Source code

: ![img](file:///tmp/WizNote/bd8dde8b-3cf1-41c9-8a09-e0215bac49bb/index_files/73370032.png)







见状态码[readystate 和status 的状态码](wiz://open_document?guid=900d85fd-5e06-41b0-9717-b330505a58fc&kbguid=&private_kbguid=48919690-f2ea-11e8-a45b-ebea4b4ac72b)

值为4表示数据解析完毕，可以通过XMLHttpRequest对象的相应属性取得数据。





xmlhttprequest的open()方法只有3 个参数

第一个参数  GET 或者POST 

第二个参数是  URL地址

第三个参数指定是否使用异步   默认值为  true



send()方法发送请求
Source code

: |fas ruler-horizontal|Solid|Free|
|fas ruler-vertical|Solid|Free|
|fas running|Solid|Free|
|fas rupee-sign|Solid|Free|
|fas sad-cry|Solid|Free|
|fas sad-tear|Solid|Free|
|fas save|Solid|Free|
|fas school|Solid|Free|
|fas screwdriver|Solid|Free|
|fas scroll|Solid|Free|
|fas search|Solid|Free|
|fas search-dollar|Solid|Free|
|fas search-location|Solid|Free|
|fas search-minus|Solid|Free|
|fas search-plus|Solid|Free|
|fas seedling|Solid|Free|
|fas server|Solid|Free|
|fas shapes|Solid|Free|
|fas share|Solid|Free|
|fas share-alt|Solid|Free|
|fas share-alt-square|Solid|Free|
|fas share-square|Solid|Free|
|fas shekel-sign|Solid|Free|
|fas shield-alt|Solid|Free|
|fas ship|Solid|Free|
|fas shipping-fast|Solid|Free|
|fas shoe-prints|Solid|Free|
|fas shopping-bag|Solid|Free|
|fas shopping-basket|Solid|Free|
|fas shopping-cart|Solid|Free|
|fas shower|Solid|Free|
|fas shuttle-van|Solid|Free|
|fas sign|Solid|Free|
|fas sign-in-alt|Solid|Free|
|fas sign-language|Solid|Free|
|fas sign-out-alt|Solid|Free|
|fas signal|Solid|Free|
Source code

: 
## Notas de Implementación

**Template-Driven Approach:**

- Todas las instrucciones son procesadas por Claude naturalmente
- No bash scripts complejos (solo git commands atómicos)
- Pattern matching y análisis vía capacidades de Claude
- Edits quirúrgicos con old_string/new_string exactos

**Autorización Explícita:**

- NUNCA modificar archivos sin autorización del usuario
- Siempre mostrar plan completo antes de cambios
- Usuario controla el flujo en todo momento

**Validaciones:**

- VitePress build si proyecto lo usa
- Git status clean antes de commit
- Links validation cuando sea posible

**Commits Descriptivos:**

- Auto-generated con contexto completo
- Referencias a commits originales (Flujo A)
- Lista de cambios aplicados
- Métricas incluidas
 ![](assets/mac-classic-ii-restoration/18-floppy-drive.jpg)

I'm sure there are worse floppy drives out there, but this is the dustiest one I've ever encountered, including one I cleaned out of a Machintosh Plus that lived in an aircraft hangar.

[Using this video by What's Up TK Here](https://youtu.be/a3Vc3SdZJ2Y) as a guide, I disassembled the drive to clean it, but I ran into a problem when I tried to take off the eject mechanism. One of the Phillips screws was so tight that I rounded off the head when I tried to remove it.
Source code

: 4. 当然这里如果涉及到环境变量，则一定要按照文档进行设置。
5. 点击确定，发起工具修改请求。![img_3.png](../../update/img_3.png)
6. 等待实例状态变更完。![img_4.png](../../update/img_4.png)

□ □ □ □ □

PROBLEM TO SOLVE — Reproduce the listing exactly, leaving nothing out.

WRITTEN RESPONSE —
Source code

: ![img](file:///tmp/WizNote/bd8dde8b-3cf1-41c9-8a09-e0215bac49bb/index_files/73370032.png)







见状态码[readystate 和status 的状态码](wiz://open_document?guid=900d85fd-5e06-41b0-9717-b330505a58fc&kbguid=&private_kbguid=48919690-f2ea-11e8-a45b-ebea4b4ac72b)

值为4表示数据解析完毕，可以通过XMLHttpRequest对象的相应属性取得数据。





xmlhttprequest的open()方法只有3 个参数

第一个参数  GET 或者POST 

第二个参数是  URL地址

第三个参数指定是否使用异步   默认值为  true



send()方法发送请求
Source code

: |fas ruler-horizontal|Solid|Free|
|fas ruler-vertical|Solid|Free|
|fas running|Solid|Free|
|fas rupee-sign|Solid|Free|
|fas sad-cry|Solid|Free|
|fas sad-tear|Solid|Free|
|fas save|Solid|Free|
|fas school|Solid|Free|
|fas screwdriver|Solid|Free|
|fas scroll|Solid|Free|
|fas search|Solid|Free|
|fas search-dollar|Solid|Free|
|fas search-location|Solid|Free|
|fas search-minus|Solid|Free|
|fas search-plus|Solid|Free|
|fas seedling|Solid|Free|
|fas server|Solid|Free|
|fas shapes|Solid|Free|
|fas share|Solid|Free|
|fas share-alt|Solid|Free|
|fas share-alt-square|Solid|Free|
|fas share-square|Solid|Free|
|fas shekel-sign|Solid|Free|
|fas shield-alt|Solid|Free|
|fas ship|Solid|Free|
|fas shipping-fast|Solid|Free|
|fas shoe-prints|Solid|Free|
|fas shopping-bag|Solid|Free|
|fas shopping-basket|Solid|Free|
|fas shopping-cart|Solid|Free|
|fas shower|Solid|Free|
|fas shuttle-van|Solid|Free|
|fas sign|Solid|Free|
|fas sign-in-alt|Solid|Free|
|fas sign-language|Solid|Free|
|fas sign-out-alt|Solid|Free|
|fas signal|Solid|Free|
Source code

: 
## Notas de Implementación

**Template-Driven Approach:**

- Todas las instrucciones son procesadas por Claude naturalmente
- No bash scripts complejos (solo git commands atómicos)
- Pattern matching y análisis vía capacidades de Claude
- Edits quirúrgicos con old_string/new_string exactos

**Autorización Explícita:**

- NUNCA modificar archivos sin autorización del usuario
- Siempre mostrar plan completo antes de cambios
- Usuario controla el flujo en todo momento

**Validaciones:**

- VitePress build si proyecto lo usa
- Git status clean antes de commit
- Links validation cuando sea posible

**Commits Descriptivos:**

- Auto-generated con contexto completo
- Referencias a commits originales (Flujo A)
- Lista de cambios aplicados
- Métricas incluidas
 ![](assets/mac-classic-ii-restoration/18-floppy-drive.jpg)

I'm sure there are worse floppy drives out there, but this is the dustiest one I've ever encountered, including one I cleaned out of a Machintosh Plus that lived in an aircraft hangar.

[Using this video by What's Up TK Here](https://youtu.be/a3Vc3SdZJ2Y) as a guide, I disassembled the drive to clean it, but I ran into a problem when I tried to take off the eject mechanism. One of the Phillips screws was so tight that I rounded off the head when I tried to remove it.
Source code

: 4. 当然这里如果涉及到环境变量，则一定要按照文档进行设置。
5. 点击确定，发起工具修改请求。![img_3.png](../../update/img_3.png)
6. 等待实例状态变更完。![img_4.png](../../update/img_4.png)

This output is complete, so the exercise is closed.